Please print the following data line for line, without changing anything.
*** Opening Dataset excerpts ***
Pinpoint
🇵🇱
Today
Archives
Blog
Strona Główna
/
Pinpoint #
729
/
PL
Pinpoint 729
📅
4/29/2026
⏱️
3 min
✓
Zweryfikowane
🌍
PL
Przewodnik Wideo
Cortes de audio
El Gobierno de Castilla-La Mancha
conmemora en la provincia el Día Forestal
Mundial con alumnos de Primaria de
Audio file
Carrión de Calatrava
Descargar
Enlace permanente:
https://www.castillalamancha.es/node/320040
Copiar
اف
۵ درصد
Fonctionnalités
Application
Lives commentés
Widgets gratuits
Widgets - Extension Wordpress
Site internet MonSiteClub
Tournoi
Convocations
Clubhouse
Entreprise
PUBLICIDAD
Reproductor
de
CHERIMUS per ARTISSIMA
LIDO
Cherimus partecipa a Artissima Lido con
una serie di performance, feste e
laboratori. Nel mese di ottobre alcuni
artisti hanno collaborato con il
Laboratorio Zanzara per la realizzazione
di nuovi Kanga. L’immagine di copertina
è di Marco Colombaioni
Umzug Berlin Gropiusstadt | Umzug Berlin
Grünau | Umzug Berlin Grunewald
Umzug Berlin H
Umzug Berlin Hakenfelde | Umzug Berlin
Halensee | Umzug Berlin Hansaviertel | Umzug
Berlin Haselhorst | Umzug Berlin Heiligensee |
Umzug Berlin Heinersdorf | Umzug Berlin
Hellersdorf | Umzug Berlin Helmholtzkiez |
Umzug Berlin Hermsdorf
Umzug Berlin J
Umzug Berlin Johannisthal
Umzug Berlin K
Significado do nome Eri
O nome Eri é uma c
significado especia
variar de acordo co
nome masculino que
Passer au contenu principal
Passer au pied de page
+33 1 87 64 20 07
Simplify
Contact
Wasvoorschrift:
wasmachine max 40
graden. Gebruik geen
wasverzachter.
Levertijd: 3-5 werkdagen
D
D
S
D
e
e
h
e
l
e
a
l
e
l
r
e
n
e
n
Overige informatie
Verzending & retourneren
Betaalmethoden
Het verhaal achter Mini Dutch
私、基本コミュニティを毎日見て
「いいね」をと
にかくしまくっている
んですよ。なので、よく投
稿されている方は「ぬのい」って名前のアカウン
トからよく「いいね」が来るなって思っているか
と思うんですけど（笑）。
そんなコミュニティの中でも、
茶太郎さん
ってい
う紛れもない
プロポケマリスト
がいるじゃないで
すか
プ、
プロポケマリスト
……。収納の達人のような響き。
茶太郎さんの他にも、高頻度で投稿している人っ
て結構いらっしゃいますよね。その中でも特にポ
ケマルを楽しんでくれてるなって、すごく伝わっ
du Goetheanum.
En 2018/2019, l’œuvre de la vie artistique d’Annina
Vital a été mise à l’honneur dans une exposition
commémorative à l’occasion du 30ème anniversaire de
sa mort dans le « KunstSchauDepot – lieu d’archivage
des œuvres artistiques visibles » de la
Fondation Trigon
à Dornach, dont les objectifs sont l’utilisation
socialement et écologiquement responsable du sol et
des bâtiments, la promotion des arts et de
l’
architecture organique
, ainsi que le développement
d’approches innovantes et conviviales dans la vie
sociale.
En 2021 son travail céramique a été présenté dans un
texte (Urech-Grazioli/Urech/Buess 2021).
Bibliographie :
*** Closing Dataset excerpts ***
- Task solution:
Pinpoint
🇵🇱
Today
Archives
Blog
Strona Główna
/
Pinpoint #
729
/
PL
Pinpoint 729
📅
4/29/2026
⏱️
3 min
✓
Zweryfikowane
🌍
PL
Przewodnik Wideo
Cortes de audio
El Gobierno de Castilla-La Mancha
conmemora en la provincia el Día Forestal
Mundial con alumnos de Primaria de
Audio file
Carrión de Calatrava
Descargar
Enlace permanente:
https://www.castillalamancha.es/node/320040
Copiar
اف
۵ درصد
Fonctionnalités
Application
Lives commentés
Widgets gratuits
Widgets - Extension Wordpress
Site internet MonSiteClub
Tournoi
Convocations
Clubhouse
Entreprise
PUBLICIDAD
Reproductor
de
CHERIMUS per ARTISSIMA
LIDO
Cherimus partecipa a Artissima Lido con
una serie di performance, feste e
laboratori. Nel mese di ottobre alcuni
artisti hanno collaborato con il
Laboratorio Zanzara per la realizzazione
di nuovi Kanga. L’immagine di copertina
è di Marco Colombaioni
Umzug Berlin Gropiusstadt | Umzug Berlin
Grünau | Umzug Berlin Grunewald
Umzug Berlin H
Umzug Berlin Hakenfelde | Umzug Berlin
Halensee | Umzug Berlin Hansaviertel | Umzug
Berlin Haselhorst | Umzug Berlin Heiligensee |
Umzug Berlin Heinersdorf | Umzug Berlin
Hellersdorf | Umzug Berlin Helmholtzkiez |
Umzug Berlin Hermsdorf
Umzug Berlin J
Umzug Berlin Johannisthal
Umzug Berlin K
Significado do nome Eri
O nome Eri é uma c
significado especia
variar de acordo co
nome masculino que
Passer au contenu principal
Passer au pied de page
+33 1 87 64 20 07
Simplify
Contact
Wasvoorschrift:
wasmachine max 40
graden. Gebruik geen
wasverzachter.
Levertijd: 3-5 werkdagen
D
D
S
D
e
e
h
e
l
e
a
l
e
l
r
e
n
e
n
Overige informatie
Verzending & retourneren
Betaalmethoden
Het verhaal achter Mini Dutch
私、基本コミュニティを毎日見て
「いいね」をと
にかくしまくっている
んですよ。なので、よく投
稿されている方は「ぬのい」って名前のアカウン
トからよく「いいね」が来るなって思っているか
と思うんですけど（笑）。
そんなコミュニティの中でも、
茶太郎さん
ってい
う紛れもない
プロポケマリスト
がいるじゃないで
すか
プ、
プロポケマリスト
……。収納の達人のような響き。
茶太郎さんの他にも、高頻度で投稿している人っ
て結構いらっしゃいますよね。その中でも特にポ
ケマルを楽しんでくれてるなって、すごく伝わっ
du Goetheanum.
En 2018/2019, l’œuvre de la vie artistique d’Annina
Vital a été mise à l’honneur dans une exposition
commémorative à l’occasion du 30ème anniversaire de
sa mort dans le « KunstSchauDepot – lieu d’archivage
des œuvres artistiques visibles » de la
Fondation Trigon
à Dornach, dont les objectifs sont l’utilisation
socialement et écologiquement responsable du sol et
des bâtiments, la promotion des arts et de
l’
architecture organique
, ainsi que le développement
d’approches innovantes et conviviales dans la vie
sociale.
En 2021 son travail céramique a été présenté dans un
texte (Urech-Grazioli/Urech/Buess 2021).
Bibliographie :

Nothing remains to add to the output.